# ACTIVITY:
Every entry needs to be written out again exactly, with its pictures removed.

# AVAILABLE DATA:
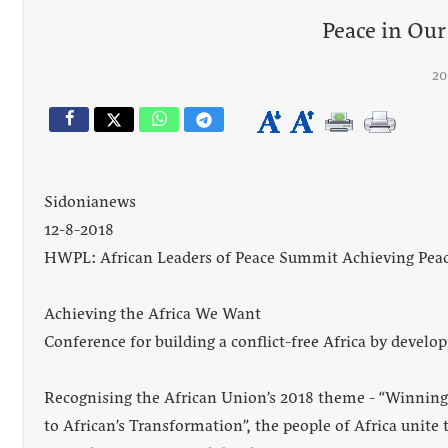
Peace in Our
خميس 6-8-2026
رجل الاعمال الاماراتي خلف الح‫‬
Sidonianews
12-8-2018
HWPL: African Leaders of Peace Summit Achieving Peace
Achieving the Africa We Want
Conference for building a conflict-free Africa by develo
Recognising the African Union’s 2018 theme - “Winning 
to African’s Transformation”, the people of Africa unite 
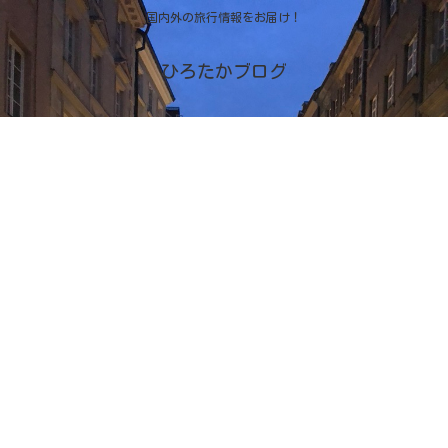
国内外の旅行情報をお届け！
ひろたかブログ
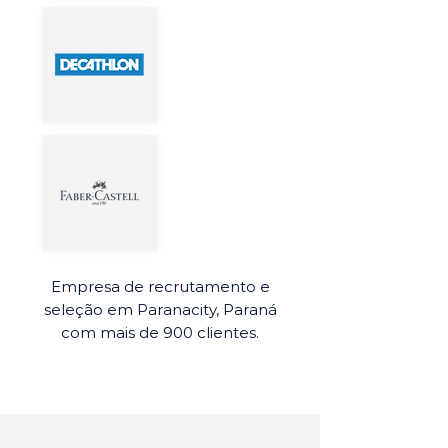
Empresa de recrutamento e
seleção em Paranacity, Paraná
com mais de 900 clientes.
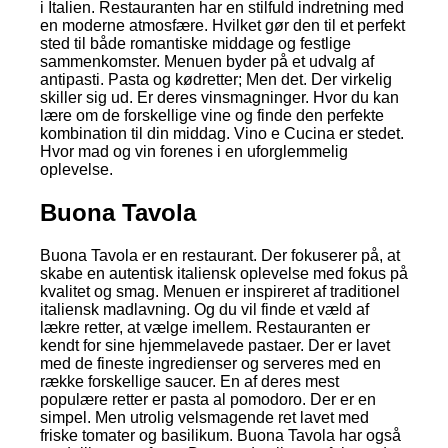
i Italien. Restauranten har en stilfuld indretning med
en moderne atmosfære. Hvilket gør den til et perfekt
sted til både romantiske middage og festlige
sammenkomster. Menuen byder på et udvalg af
antipasti. Pasta og kødretter; Men det. Der virkelig
skiller sig ud. Er deres vinsmagninger. Hvor du kan
lære om de forskellige vine og finde den perfekte
kombination til din middag. Vino e Cucina er stedet.
Hvor mad og vin forenes i en uforglemmelig
oplevelse.
Buona Tavola
Buona Tavola er en restaurant. Der fokuserer på, at
skabe en autentisk italiensk oplevelse med fokus på
kvalitet og smag. Menuen er inspireret af traditionel
italiensk madlavning. Og du vil finde et væld af
lækre retter, at vælge imellem. Restauranten er
kendt for sine hjemmelavede pastaer. Der er lavet
med de fineste ingredienser og serveres med en
række forskellige saucer. En af deres mest
populære retter er pasta al pomodoro. Der er en
simpel. Men utrolig velsmagende ret lavet med
friske tomater og basilikum. Buona Tavola har også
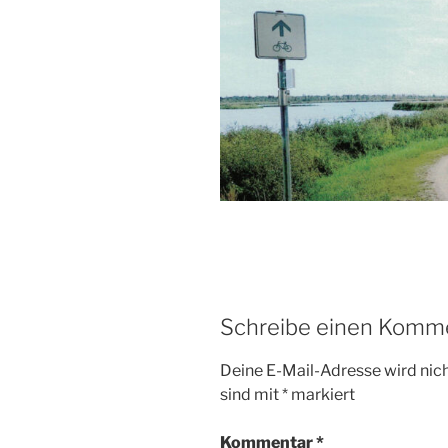
Schreibe einen Komm
Deine E-Mail-Adresse wird nicht
sind mit
*
markiert
Kommentar
*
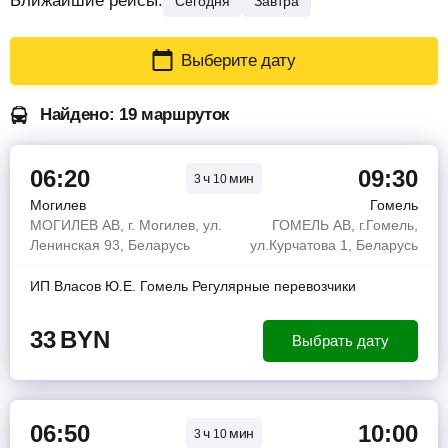
Ближайшие рейсы:
Сегодня
Завтра
Выберите дату
Найдено: 19 маршруток
06:20
09:30
ч
мин
3
10
Могилев
Гомель
МОГИЛЕВ АВ, г. Могилев, ул.
ГОМЕЛЬ АВ, г.Гомель,
Ленинская 93, Беларусь
ул.Курчатова 1, Беларусь
ИП Власов Ю.Е. Гомель Регулярные перевозчики
33
BYN
Выбрать дату
06:50
10:00
ч
мин
3
10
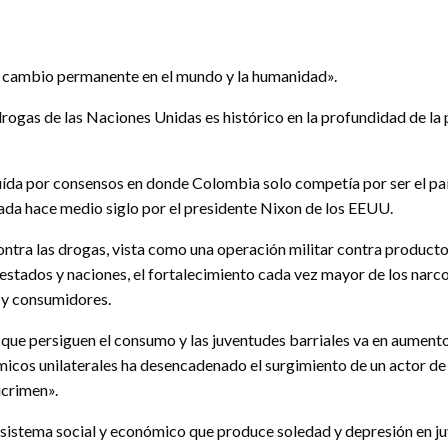
n cambio permanente en el mundo y la humanidad».
drogas de las Naciones Unidas es histórico en la profundidad de la
ruída por consensos en donde Colombia solo competía por ser el país
ada hace medio siglo por el presidente Nixon de los EEUU.
ntra las drogas, vista como una operación militar contra product
 estados y naciones, el fortalecimiento cada vez mayor de los narc
s y consumidores.
as que persiguen el consumo y las juventudes barriales va en aumento
micos unilaterales ha desencadenado el surgimiento de un actor de l
icrimen».
istema social y económico que produce soledad y depresión en juv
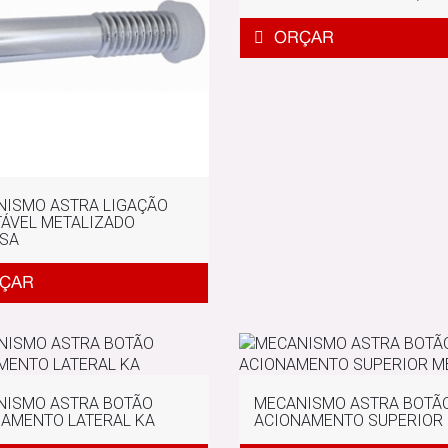
NISMO ASTRA LIGAÇÃO
ÁVEL METALIZADO
LSA
NISMO ASTRA BOTÃO
MECANISMO ASTRA BOTÃ
AMENTO LATERAL KA
ACIONAMENTO SUPERIOR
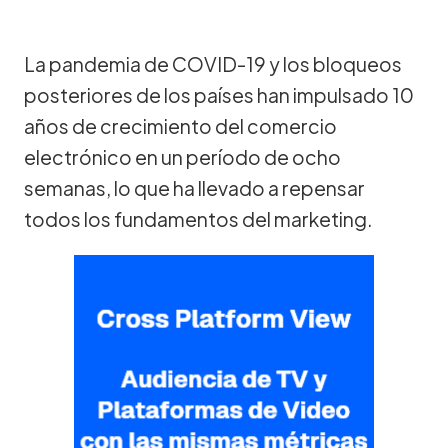
La pandemia de COVID-19 y los bloqueos
posteriores de los países han impulsado 10
años de crecimiento del comercio
electrónico en un período de ocho
semanas, lo que ha llevado a repensar
todos los fundamentos del marketing.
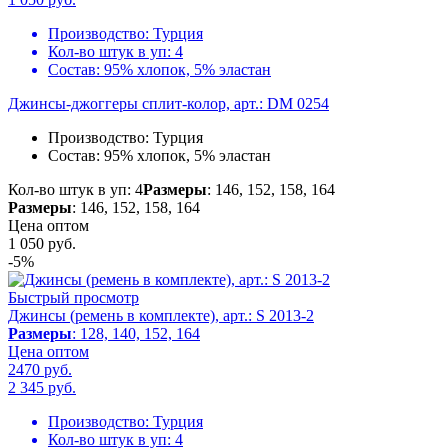
Производство:
Турция
Кол-во штук в уп:
4
Состав:
95% хлопок, 5% эластан
Джинсы-джоггеры сплит-колор, арт.: DM 0254
Производство:
Турция
Состав:
95% хлопок, 5% эластан
Кол-во штук в уп: 4
Размеры
: 146, 152, 158, 164
Размеры
: 146, 152, 158, 164
Цена оптом
1 050
руб.
-5%
Быстрый просмотр
Джинсы (ремень в комплекте), арт.: S 2013-2
Размеры
: 128, 140, 152, 164
Цена оптом
2470 руб.
2 345
руб.
Производство:
Турция
Кол-во штук в уп:
4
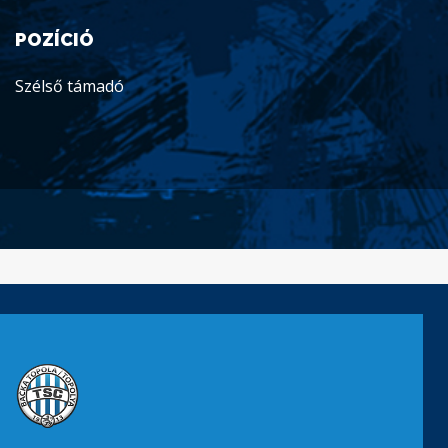
POZÍCIÓ
Szélső támadó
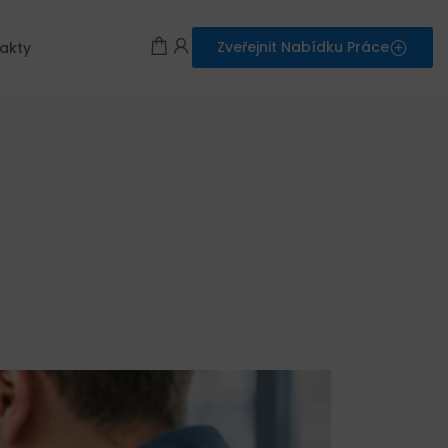
Zveřejnit Nabídku Práce
akty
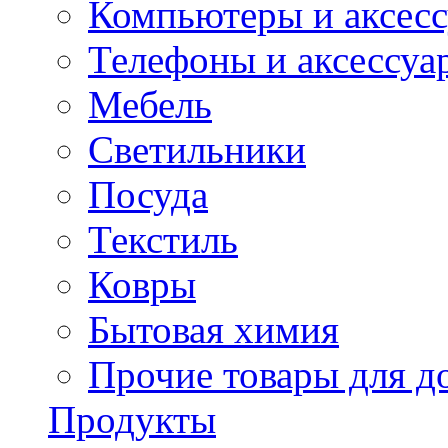
Компьютеры и аксес
Телефоны и аксессуа
Мебель
Светильники
Посуда
Текстиль
Ковры
Бытовая химия
Прочие товары для д
Продукты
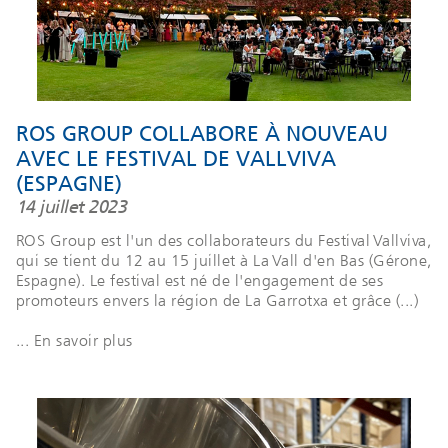
ROS GROUP COLLABORE À NOUVEAU
AVEC LE FESTIVAL DE VALLVIVA
(ESPAGNE)
14 juillet 2023
ROS Group est l'un des collaborateurs du Festival Vallviva,
qui se tient du 12 au 15 juillet à La Vall d'en Bas (Gérone,
Espagne). Le festival est né de l'engagement de ses
promoteurs envers la région de La Garrotxa et grâce (...)
... En savoir plus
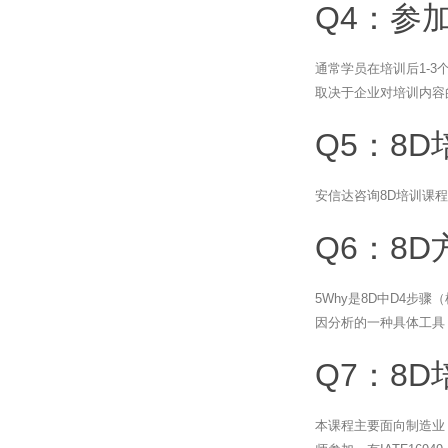
Q4：参
通常学员在培训后1-
取决于企业对培训内容
Q5：8
安信达咨询8D培训课
Q6：8
5Why是8D中D4步
因分析的一种具体工具
Q7：8
本课程主要面向制造业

# OUTPUT FOR THIS TASK:
Peace in Our
خميس 6-8-2026
رجل الاعمال الاماراتي خلف الح‫‬
Sidonianews
12-8-2018
HWPL: African Leaders of Peace Summit Achieving Peace
Achieving the Africa We Want
Conference for building a conflict-free Africa by develo
Recognising the African Union’s 2018 theme - “Winning 
to African’s Transformation”, the people of Africa unite 
国内外の旅行情報をお届け！
ひろたかブログ
Empresa de recrutamento e
seleção em Paranacity, Paraná
com mais de 900 clientes.
i Italien. Restauranten har en stilfuld indretning med
en moderne atmosfære. Hvilket gør den til et perfekt
sted til både romantiske middage og festlige
sammenkomster. Menuen byder på et udvalg af
antipasti. Pasta og kødretter; Men det. Der virkelig
skiller sig ud. Er deres vinsmagninger. Hvor du kan
lære om de forskellige vine og finde den perfekte
kombination til din middag. Vino e Cucina er stedet.
Hvor mad og vin forenes i en uforglemmelig
oplevelse.
Buona Tavola
Buona Tavola er en restaurant. Der fokuserer på, at
skabe en autentisk italiensk oplevelse med fokus på
kvalitet og smag. Menuen er inspireret af traditionel
italiensk madlavning. Og du vil finde et væld af
lækre retter, at vælge imellem. Restauranten er
kendt for sine hjemmelavede pastaer. Der er lavet
med de fineste ingredienser og serveres med en
række forskellige saucer. En af deres mest
populære retter er pasta al pomodoro. Der er en
simpel. Men utrolig velsmagende ret lavet med
friske tomater og basilikum. Buona Tavola har også
Schreibe einen Komm
Deine E-Mail-Adresse wird nicht
sind mit
*
markiert
Kommentar
*
Ближайшие рейсы:
Сегодня
Завтра
Выберите дату
Найдено: 19 маршруток
06:20
09:30
ч
мин
3
10
Могилев
Гомель
МОГИЛЕВ АВ, г. Могилев, ул.
ГОМЕЛЬ АВ, г.Гомель,
Ленинская 93, Беларусь
ул.Курчатова 1, Беларусь
ИП Власов Ю.Е. Гомель Регулярные перевозчики
33
BYN
Выбрать дату
06:50
10:00
ч
мин
3
10
n cambio permanente en el mundo y la humanidad».
drogas de las Naciones Unidas es histórico en la profundidad de la
ruída por consensos en donde Colombia solo competía por ser el país
ada hace medio siglo por el presidente Nixon de los EEUU.
ntra las drogas, vista como una operación militar contra product
 estados y naciones, el fortalecimiento cada vez mayor de los narc
s y consumidores.
as que persiguen el consumo y las juventudes barriales va en aumento
micos unilaterales ha desencadenado el surgimiento de un actor de l
icrimen».
istema social y económico que produce soledad y depresión en juv
NISMO ASTRA LIGAÇÃO
ÁVEL METALIZADO
LSA
NISMO ASTRA BOTÃO
MECANISMO ASTRA BOTÃ
AMENTO LATERAL KA
ACIONAMENTO SUPERIOR
La pandemia de COVID-19 y los bloqueos
posteriores de los países han impulsado 10
años de crecimiento del comercio
electrónico en un período de ocho
semanas, lo que ha llevado a repensar
todos los fundamentos del marketing.
Производство:
Турция
Кол-во штук в уп:
4
Состав:
95% хлопок, 5% эластан
Джинсы-джоггеры сплит-колор, арт.: DM 0254
Производство:
Турция
Состав:
95% хлопок, 5% эластан
Кол-во штук в уп: 4
Размеры
: 146, 152, 158, 164
Размеры
: 146, 152, 158, 164
Цена оптом
1 050
руб.
-5%
Быстрый просмотр
Джинсы (ремень в комплекте), арт.: S 2013-2
Размеры
: 128, 140, 152, 164
Цена оптом
2470 руб.
2 345
руб.
Производство:
Турция
Кол-во штук в уп:
4
POZÍCIÓ
Szélső támadó
Zveřejnit Nabídku Práce
akty
Компьютеры и аксес
Телефоны и аксессуа
Мебель
Светильники
Посуда
Текстиль
Ковры
Бытовая химия
Прочие товары для д
Продукты
ROS GROUP COLLABORE À NOUVEAU
AVEC LE FESTIVAL DE VALLVIVA
(ESPAGNE)
14 juillet 2023
ROS Group est l'un des collaborateurs du Festival Vallviva,
qui se tient du 12 au 15 juillet à La Vall d'en Bas (Gérone,
Espagne). Le festival est né de l'engagement de ses
promoteurs envers la région de La Garrotxa et grâce (...)
... En savoir plus
Q4：参
通常学员在培训后1-
取决于企业对培训内容
Q5：8
安信达咨询8D培训课
Q6：8
5Why是8D中D4步
因分析的一种具体工具
Q7：8
本课程主要面向制造业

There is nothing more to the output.